#### SOURCE TEXT:
A well-timed and thoughtfully designed motivational meeting can provide employees the boost they need to meet business goals. Motivational meetings can help fire up employees to meet newly set sales goals or recover from a slow quarter. Before delving into planning the meeting, determine the budget for it. If you're unsure how much you can spend, ask an accounting representative for an up-to-date report of your department budget for meetings and events.
Consider the work climate and employee needs when scheduling the motivational meeting. If employees answer to several bosses, talk to other department heads to ensure the meeting won't interfere with other tasks. Avoid scheduling motivational meetings when employees have extremely heavy work loads. Try not to plan them on Friday afternoons, when employees are distracted by the weekend, or Monday mornings, when employees are still settling into their work flow. If you do need to schedule the meeting during a busy time, plan to keep it short and to the point. To ensure the meeting room isn't double booked when you need it, alert your company's administrative department or book through a scheduling system.
The old adage "if you feed them, they will come" holds especially true with work functions. Providing food communicates to employees that the meeting is important and that they are valued. This incentivizes them to attend and increases their attention span. You can still provide food even if you don't have a large budget. Employees will expect a larger spread at a meal time, so don't schedule close to lunch and dinner if you can't afford to host a full meal. Instead, provide donuts and coffee for a morning meeting or tasty snacks in the afternoon.

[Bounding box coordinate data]
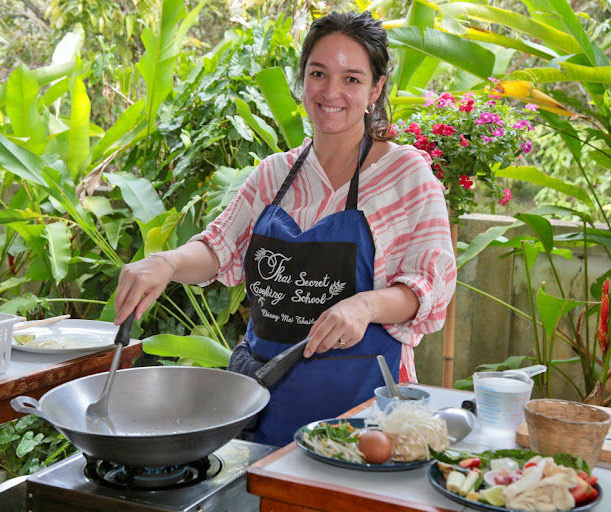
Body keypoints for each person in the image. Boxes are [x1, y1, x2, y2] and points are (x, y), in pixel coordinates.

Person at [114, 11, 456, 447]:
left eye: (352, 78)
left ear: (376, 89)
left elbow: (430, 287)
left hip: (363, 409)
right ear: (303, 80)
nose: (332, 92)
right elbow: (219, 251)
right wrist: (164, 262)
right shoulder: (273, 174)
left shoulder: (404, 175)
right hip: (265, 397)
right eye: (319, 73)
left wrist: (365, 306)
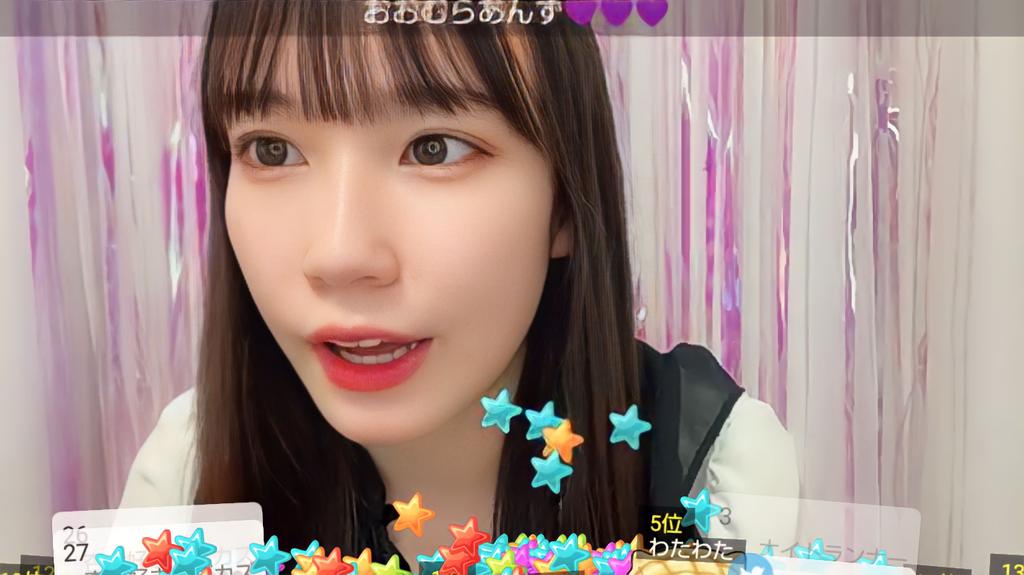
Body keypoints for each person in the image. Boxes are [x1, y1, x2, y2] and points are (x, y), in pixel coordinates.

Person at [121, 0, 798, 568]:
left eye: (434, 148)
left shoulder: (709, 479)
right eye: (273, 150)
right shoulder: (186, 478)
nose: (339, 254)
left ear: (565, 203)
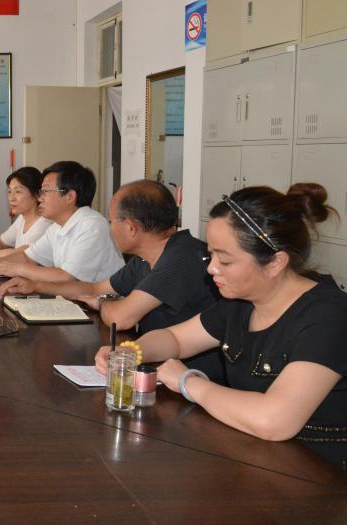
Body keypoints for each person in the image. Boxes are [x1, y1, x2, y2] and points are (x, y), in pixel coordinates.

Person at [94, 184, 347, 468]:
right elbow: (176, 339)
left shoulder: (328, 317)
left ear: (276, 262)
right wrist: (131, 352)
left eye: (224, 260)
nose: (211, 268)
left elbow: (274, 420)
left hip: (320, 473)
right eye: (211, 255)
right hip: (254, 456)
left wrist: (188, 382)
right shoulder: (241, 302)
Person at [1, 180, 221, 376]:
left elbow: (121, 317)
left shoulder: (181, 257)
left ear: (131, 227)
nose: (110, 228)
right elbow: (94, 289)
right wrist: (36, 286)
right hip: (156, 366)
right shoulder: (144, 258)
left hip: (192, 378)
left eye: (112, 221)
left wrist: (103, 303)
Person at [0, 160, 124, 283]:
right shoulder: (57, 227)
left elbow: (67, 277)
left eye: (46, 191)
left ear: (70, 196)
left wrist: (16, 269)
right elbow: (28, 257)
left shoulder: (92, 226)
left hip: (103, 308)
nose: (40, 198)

#### WORK ORDER 1:
For each statement below, decide whether the text on motivational meetings supports it. Answer yes or no, and quote the words from the text that settle it.
(a) The text advises against holding motivational meetings on Friday afternoons.
(b) According to the text, food should be provided only when the budget is large.
(c) The text recommends asking an accounting representative for a report on the department budget.
#### WORK ORDER 2:
Continue the text on motivational meetings, starting after its final sentence.

#### RESULT 1:
(a) Yes: "Try not to plan them on Friday afternoons, when employees are distracted by the weekend"
(b) No: "You can still provide food even if you don't have a large budget."
(c) Yes: "ask an accounting representative for an up-to-date report of your department budget for meetings and events."

#### RESULT 2:
Do Your Homework
The specific motivational content for your meeting will depend on the topic and the business context. No matter the situation, a little research can make a big impact on your meeting. Read through company progress reports and feedback documents to discover where employees are frustrated, struggling or otherwise lacking in motivation. Jot down an outline of the meeting and all the points you want to address. Organize the points into three key concepts, which will be easier for employees to digest and remember. For example, the three concepts could be "where we've been, where we are and where we need to go."
Above all else, be straightforward, honest and sincere with your employees. Avoid flowery speeches and emotional tactics that can come off as inauthentic. Instead, empower your employees by reminding them of all they've achieved. For example, you can use power point slides that highlight the most significant achievements and improvements a team has made over the last financial period to help motivate them to keep improving. Encourage employees to participate in the department's or company's goal-setting process. At the end of the meeting, show your appreciation for their work and communicate your genuine belief that they can achieve or exceed work objectives.